What is a line in SQL

Query top N lines

Top-N queries are queries that limit the result to a certain number of lines. These are often queries for the most recent or "best" entries. For an efficient execution of these queries, the ranking must be carried out using pipelined.

The easiest way to load only the first lines of a query is to load only the first lines and cancel the execution by the application. However, the optimizer cannot anticipate this when it creates the execution plan. In order to choose the best execution plan, however, the optimizer needs to know whether all rows will ultimately be loaded. After all, in this case a full table scan with explicit sorting can be the best option. However, if only the first ten lines are required, pipelined is often better - although the database has to read each line individually. So the optimizer needs to know from the start whether all the lines are needed to create the best execution plan.

tip

Tell the database if you don't need all of the rows.

The SQL standard has long ignored this need. The corresponding extension () was only introduced with SQL: 2008 and is available in IBM DB2, PostgreSQL, SQL Server (from 2012) and Oracle (from 12c). On the one hand, this is due to the fact that this extension is a "non-core feature". On the other hand, however, also because the individual databases offer their own solutions that have been established for many years.

The following examples show the respective syntax to query the ten most recent sales from the table. The basis is always the same: the listing all Sales starting with the newest. The respective Top-N addition only aborts the execution as soon as ten lines have been loaded.

DB2

DB2 has supported the syntax at least since version 9 (LUW and zOS).

The proprietary limit keyword has been supported (required) since DB2 LUW 9.7.

MySQL

With MySQL and PostgreSQL you can limit the number of lines you want using the clause.

Oracle

The Oracle database supports the extension since version 12c. With older versions you have to use the pseudo-column with which each line is numbered. An additional filter can be used to formulate a corresponding filter.

PostgreSQL

PostgreSQL supports the extension since version 8.4. The previously used syntax (analogous to MySQL) can still be used with current versions.

SQL Server

With SQL Server you can limit the number of lines by adding:

As of Release 2012, SQL Server will implement the extension.

The special thing about these SQL queries is that the databases recognize them as top N queries.

Important

The database can only optimize a query for a partial result if it knows this from the start.

If the database knows that only ten rows will be loaded, it may prefer a pipelined one.

DB2

The Top-N behavior cannot be read off immediately in a DB2 execution plan if no sort operation is necessary (otherwise the -View shows it in brackets during the sort operation:)

In this specific example, however, one can assume that it is a Top-N query, as there is a sudden drop in the row estimate that cannot be explained by filter predicates (the Predicate Information section of the execution plan is empty).

Oracle

The execution plan shows the planned demolition through the operation. This means that the top N query was recognized.

The correct use of the appropriate syntax is only half the battle. The execution can only be canceled efficiently if the underlying operations are carried out "on the assembly line". This means that the clause must be covered by an index. In the concrete example this is the index on. This eliminates the explicit sorting and the database can output the rows directly in the index order. So only the lines are read that are actually output.

Important

A top-N query that runs “on the assembly line” doesn't need to read and sort all of the data.

If there is no index that can be used for a pipelined, the database must read and sort the table completely. The result can only be output after the last line has been read from the table.

DB2
Oracle

This execution plan essentially corresponds to the variant that the query is canceled by the application. However, the use of the Top-N syntax is somewhat more efficient, since the database does not have to cache the entire result, but only the ten most recent entries. The memory requirement is therefore significantly lower. In the execution plan of the Oracle database, this optimization is indicated by the addition in the operation.

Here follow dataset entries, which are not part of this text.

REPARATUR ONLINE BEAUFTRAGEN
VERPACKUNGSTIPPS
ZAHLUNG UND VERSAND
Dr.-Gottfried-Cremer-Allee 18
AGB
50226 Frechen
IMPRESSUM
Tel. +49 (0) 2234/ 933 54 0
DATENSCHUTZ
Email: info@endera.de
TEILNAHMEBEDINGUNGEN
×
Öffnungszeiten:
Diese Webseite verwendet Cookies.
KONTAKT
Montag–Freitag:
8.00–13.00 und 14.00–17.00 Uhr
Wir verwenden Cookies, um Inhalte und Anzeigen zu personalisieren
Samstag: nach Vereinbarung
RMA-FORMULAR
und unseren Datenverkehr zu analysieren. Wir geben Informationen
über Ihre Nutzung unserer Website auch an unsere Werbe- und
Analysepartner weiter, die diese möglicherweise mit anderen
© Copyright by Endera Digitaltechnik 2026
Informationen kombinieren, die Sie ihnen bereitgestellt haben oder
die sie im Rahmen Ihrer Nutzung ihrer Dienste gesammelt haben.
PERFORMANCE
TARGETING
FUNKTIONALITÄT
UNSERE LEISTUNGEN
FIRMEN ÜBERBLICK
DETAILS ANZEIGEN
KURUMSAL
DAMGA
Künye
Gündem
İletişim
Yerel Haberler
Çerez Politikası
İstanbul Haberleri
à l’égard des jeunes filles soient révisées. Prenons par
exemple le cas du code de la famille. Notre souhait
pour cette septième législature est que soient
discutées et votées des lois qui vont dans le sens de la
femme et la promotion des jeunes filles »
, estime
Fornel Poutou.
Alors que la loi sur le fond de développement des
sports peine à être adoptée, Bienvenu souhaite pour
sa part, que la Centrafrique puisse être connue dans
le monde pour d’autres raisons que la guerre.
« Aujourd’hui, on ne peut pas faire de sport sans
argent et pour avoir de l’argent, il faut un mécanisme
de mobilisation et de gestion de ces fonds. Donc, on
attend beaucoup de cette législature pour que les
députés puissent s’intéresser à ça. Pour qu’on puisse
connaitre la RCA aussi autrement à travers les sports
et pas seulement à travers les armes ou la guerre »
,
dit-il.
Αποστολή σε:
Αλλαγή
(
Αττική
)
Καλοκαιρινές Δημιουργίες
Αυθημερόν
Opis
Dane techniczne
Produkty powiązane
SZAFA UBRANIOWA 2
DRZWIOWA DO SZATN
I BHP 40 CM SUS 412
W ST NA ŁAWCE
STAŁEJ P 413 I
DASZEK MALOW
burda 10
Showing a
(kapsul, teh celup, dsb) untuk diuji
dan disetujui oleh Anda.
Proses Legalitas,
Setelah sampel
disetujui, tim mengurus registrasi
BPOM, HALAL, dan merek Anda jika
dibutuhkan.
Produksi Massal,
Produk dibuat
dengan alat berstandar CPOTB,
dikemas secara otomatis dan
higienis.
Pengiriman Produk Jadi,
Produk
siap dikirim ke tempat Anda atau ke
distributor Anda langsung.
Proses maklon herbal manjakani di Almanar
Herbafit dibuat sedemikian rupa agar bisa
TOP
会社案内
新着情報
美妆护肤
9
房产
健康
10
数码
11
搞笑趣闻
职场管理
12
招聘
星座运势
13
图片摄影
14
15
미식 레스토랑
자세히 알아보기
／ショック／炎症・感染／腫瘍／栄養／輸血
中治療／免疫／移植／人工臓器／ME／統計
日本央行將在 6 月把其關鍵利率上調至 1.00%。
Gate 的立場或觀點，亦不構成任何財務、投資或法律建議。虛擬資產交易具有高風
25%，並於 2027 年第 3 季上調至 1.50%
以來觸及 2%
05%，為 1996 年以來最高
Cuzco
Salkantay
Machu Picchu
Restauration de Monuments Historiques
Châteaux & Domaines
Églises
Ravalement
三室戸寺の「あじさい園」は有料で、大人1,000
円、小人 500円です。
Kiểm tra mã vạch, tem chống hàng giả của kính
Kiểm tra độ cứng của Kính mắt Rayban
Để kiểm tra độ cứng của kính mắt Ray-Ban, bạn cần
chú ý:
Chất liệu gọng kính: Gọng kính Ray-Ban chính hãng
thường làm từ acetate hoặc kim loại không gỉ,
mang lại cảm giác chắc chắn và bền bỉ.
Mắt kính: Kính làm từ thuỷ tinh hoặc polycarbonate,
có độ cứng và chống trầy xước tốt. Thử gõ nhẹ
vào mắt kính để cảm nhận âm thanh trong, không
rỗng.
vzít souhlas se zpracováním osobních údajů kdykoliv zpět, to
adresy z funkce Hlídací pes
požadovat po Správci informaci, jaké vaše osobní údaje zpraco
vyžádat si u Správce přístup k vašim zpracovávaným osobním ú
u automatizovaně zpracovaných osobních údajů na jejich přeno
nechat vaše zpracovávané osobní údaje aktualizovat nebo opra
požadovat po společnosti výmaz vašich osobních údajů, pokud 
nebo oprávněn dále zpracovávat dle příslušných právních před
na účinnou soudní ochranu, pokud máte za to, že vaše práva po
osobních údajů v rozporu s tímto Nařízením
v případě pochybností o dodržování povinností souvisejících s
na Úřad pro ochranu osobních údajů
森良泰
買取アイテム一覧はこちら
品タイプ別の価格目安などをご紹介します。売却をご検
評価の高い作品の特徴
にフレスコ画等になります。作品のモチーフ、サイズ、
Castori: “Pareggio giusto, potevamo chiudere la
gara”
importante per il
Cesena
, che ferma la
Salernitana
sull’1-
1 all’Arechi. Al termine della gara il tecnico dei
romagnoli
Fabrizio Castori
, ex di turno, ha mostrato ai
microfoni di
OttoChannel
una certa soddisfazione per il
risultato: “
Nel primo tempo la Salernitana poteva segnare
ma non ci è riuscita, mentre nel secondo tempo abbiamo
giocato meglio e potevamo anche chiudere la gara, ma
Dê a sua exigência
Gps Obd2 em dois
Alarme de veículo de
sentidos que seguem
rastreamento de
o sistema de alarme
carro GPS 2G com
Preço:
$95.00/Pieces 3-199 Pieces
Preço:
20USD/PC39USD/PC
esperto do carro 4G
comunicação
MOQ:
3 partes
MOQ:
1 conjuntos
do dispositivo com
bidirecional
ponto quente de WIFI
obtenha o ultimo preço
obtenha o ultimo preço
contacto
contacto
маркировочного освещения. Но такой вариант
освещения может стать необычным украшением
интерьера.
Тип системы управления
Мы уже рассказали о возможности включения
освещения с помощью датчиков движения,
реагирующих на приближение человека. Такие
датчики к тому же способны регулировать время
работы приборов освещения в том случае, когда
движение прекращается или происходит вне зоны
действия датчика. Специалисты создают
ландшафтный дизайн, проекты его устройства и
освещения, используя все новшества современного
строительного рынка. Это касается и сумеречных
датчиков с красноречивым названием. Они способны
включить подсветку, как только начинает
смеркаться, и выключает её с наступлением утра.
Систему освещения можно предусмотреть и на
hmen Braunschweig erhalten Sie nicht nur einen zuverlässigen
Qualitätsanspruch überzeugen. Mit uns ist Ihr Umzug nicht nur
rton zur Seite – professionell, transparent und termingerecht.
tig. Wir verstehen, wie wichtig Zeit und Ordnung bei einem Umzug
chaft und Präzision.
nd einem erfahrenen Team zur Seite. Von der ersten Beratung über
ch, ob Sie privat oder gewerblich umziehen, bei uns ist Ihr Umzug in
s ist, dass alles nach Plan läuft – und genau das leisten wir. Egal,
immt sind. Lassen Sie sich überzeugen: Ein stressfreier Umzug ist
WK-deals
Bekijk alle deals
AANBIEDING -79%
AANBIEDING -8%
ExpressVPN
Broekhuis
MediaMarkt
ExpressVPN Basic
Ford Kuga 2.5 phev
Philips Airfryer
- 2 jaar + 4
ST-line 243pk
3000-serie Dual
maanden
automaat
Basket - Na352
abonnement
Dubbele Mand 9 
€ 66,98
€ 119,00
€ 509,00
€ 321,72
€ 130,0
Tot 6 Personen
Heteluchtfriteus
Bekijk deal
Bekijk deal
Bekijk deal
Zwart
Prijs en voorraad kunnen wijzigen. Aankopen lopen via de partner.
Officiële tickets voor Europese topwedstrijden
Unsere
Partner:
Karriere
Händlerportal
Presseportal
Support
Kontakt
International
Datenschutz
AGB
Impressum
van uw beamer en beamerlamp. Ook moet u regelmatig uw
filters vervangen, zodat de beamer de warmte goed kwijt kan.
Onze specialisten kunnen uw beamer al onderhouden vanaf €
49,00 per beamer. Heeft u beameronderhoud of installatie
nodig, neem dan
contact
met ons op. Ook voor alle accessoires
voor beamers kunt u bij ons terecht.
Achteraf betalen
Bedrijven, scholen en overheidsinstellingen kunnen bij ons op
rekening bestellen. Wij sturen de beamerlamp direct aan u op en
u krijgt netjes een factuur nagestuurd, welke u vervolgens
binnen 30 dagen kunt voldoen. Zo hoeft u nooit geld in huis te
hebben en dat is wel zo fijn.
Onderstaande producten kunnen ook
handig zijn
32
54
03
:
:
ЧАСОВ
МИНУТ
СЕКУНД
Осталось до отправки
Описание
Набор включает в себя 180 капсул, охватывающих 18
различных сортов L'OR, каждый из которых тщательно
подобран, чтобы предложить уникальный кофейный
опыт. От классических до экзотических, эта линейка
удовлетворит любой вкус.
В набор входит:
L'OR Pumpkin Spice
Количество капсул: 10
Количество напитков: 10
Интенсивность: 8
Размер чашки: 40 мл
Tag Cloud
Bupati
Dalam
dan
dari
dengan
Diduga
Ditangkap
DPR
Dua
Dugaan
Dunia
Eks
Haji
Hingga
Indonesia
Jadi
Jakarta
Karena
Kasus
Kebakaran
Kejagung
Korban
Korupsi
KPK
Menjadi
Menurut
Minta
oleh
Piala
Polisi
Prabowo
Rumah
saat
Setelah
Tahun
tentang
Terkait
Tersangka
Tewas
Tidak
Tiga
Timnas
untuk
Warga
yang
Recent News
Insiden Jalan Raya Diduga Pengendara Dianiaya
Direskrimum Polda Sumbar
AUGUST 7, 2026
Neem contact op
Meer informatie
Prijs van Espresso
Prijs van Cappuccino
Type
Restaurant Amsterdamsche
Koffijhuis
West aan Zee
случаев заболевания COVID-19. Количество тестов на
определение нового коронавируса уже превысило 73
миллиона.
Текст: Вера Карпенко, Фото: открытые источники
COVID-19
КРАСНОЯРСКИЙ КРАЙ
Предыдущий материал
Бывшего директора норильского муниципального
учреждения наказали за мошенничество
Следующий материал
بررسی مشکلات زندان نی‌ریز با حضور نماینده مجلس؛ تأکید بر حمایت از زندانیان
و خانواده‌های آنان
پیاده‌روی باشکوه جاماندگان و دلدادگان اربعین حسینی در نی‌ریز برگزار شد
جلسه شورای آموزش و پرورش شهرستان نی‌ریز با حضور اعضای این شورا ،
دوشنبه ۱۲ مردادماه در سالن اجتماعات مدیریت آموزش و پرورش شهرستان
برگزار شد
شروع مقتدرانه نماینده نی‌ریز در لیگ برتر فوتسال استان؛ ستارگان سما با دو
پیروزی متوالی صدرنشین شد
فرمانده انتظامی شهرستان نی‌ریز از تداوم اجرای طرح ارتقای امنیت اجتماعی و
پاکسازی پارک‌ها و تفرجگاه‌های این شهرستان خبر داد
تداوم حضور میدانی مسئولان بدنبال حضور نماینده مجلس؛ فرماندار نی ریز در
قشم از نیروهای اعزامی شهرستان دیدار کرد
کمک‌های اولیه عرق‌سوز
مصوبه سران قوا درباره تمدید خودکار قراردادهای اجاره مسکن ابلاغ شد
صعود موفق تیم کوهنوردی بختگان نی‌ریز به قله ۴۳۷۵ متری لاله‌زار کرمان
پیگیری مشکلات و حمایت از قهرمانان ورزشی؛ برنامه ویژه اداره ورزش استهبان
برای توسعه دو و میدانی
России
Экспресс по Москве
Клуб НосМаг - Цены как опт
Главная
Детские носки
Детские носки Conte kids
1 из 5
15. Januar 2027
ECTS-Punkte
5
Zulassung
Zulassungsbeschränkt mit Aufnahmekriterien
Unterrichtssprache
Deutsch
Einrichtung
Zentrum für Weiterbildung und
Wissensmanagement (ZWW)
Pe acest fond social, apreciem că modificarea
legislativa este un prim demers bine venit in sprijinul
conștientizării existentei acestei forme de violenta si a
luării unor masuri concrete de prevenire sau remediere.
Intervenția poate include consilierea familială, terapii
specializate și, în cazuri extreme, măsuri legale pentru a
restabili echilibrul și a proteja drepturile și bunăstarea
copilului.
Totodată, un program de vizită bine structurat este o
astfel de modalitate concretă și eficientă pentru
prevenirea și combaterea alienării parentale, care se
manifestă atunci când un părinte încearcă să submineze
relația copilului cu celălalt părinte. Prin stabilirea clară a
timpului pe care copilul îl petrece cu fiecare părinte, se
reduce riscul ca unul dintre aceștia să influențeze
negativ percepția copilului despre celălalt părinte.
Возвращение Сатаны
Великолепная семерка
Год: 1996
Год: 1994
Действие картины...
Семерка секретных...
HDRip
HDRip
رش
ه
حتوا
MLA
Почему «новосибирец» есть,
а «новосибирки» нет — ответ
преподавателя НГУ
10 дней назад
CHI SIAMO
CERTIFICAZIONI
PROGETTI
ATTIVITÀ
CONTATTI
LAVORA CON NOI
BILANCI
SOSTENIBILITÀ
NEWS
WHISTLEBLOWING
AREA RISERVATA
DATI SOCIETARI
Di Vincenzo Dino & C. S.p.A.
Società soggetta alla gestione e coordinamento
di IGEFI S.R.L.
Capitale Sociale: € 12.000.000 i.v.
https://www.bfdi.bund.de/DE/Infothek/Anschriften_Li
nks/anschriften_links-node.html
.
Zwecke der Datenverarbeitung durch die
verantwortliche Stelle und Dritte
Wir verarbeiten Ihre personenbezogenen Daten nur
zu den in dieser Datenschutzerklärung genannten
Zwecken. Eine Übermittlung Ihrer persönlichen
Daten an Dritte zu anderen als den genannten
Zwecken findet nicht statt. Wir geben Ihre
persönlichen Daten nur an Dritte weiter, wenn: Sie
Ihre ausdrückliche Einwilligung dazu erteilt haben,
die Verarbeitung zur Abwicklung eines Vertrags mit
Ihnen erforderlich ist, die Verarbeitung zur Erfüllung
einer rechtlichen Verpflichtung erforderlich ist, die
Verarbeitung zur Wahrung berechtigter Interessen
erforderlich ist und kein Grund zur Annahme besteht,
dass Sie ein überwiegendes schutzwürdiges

The strength of a pipelined Top-N query lies not only in the direct gain in performance, but also in the better scaling. While the response time of a Top-N query without pipelined increases with the table size, the speed with an execution "on the assembly line" only depends on the number of selected rows. In other words, a pipelined top N query is always the same speed - regardless of the table size. Only when the depth of the index tree grows does the execution become slightly slower.

Figure 7.1 shows the performance behavior with increasing data volume. The linear growth of the response time with increasing data volume can be clearly seen in the execution without pipelined. When running "on the assembly line", the response time remains constant.

Figure 7.1 Scaling of top N queries

The execution time of a pipelined Top-N query does not depend on the table size, but increases with the number of selected rows. The response time doubles if you ask twice as many lines. This applies in particular to page queries that reload further results. Entries on the first page must be skipped before the searched entries appear on the second page. But there is also a remedy for this, as the next section shows.